Language Learning and Use in English-Medium Higher Education by Lia Blaj-Ward

Language Learning and Use in English-Medium Higher Education by Lia Blaj-Ward

Author:Lia Blaj-Ward
Language: eng
Format: epub
Publisher: Springer International Publishing, Cham


4.4 Olivia

Olivia’s experience with spoken English while an undergraduate exchange student in the UK resonated with that of both AcLitT and 3LU participants and helped highlight some key aspects that language proficiency studies overlook: managing the emotional aspects of language use and engaging in reflection about one’s development as a language user. At the beginning of her one-year stay, as recounted in Chap. 2, Olivia almost left the room during a social lunch organised to give the students the opportunity to meet their peers and design tutors. During the initial stage, Olivia felt reassured by the presence of a co-national, also an exchange student on the same course, who had prior experience of studying in an English-speaking country (Canada). However, opportunities for interaction with others were limited: ‘I don’t have many friends here because the first project was in a group of three people so I was with my Brazilian friend and another English friend’ [interview O.1]. In more practical encounters, such as when buying art supplies for her project from the university shop, Olivia resourcefully relied on mobile technology: ‘if sometimes just by speaking they don’t understand me I usually just go to Google and then I search for it maybe the translation or the image so that I can show them’ [interview O.1]. Contact with what she called ‘real language’ (as opposed to input from recordings by trained actors made specifically for language learning materials ) offered Olivia reassurance: ‘It makes the student feel better when he notices it’s not a problem to have an accent .’ [Olivia written piece 1]. She aptly noted ‘I do not need to have the most perfect English; I just need to make myself understandable.’ [Olivia written piece 1].

Olivia’s circle of interlocutors gradually increased: in an interview conducted approximately halfway through her exchange programme, she noted that ‘now the tutorial groups have changed so I have now I think five different people who I’m speaking with sometimes’ [interview O.2]. Olivia felt increasingly more comfortable sharing creative ideas in tutorials, such as using fragments of plates in the shape of vinyl records to visually represent feelings of anger within a fictional character passionate about music. In Olivia’s tutorial group, a student showed sketches of a design idea involving a children’s product, and Olivia made a constructive suggestion about using round shapes consistently to convey the idea of ‘embraceness’ (i.e. comforting hugs, feeling safe and protected).

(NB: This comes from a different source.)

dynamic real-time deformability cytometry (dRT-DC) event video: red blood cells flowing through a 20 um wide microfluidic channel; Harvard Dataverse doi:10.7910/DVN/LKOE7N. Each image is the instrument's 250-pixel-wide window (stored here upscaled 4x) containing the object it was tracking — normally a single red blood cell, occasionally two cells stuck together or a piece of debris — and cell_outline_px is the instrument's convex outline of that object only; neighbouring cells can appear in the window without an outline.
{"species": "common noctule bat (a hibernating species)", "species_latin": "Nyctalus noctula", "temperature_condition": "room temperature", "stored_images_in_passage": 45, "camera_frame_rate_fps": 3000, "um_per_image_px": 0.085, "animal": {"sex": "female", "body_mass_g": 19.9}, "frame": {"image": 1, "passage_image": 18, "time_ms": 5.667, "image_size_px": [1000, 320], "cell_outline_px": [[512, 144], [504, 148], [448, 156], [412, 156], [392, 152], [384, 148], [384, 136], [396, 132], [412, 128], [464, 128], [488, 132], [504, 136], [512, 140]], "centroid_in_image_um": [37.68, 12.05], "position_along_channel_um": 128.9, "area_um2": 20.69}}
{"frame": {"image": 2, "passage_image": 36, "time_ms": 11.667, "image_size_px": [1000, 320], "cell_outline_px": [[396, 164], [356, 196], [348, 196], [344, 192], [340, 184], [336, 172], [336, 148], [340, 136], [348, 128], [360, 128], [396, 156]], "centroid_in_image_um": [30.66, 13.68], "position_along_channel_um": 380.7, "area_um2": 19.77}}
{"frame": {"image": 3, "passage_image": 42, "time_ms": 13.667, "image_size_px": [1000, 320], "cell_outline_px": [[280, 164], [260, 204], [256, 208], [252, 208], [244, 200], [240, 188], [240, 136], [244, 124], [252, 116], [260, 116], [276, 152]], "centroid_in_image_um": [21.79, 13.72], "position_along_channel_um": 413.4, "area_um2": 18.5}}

The range of settings in which she used English also became wider: Olivia signed up for a volunteering project, which involved tutoring a non-native speaker high school student English poetry: ‘he just asked me with some help with poetry which was like OK because I’ve never read poems in English and so it was quite a challenge’ [interview O.2]. One of the poems Olivia chose was The Falling Leaves by Margaret Postgate Cole, the title a metaphor for lives lost in the First World War. Olivia felt that this experience had a positive impact on her design as she was practising ‘think[ing] beyond what’s written’ [interview O.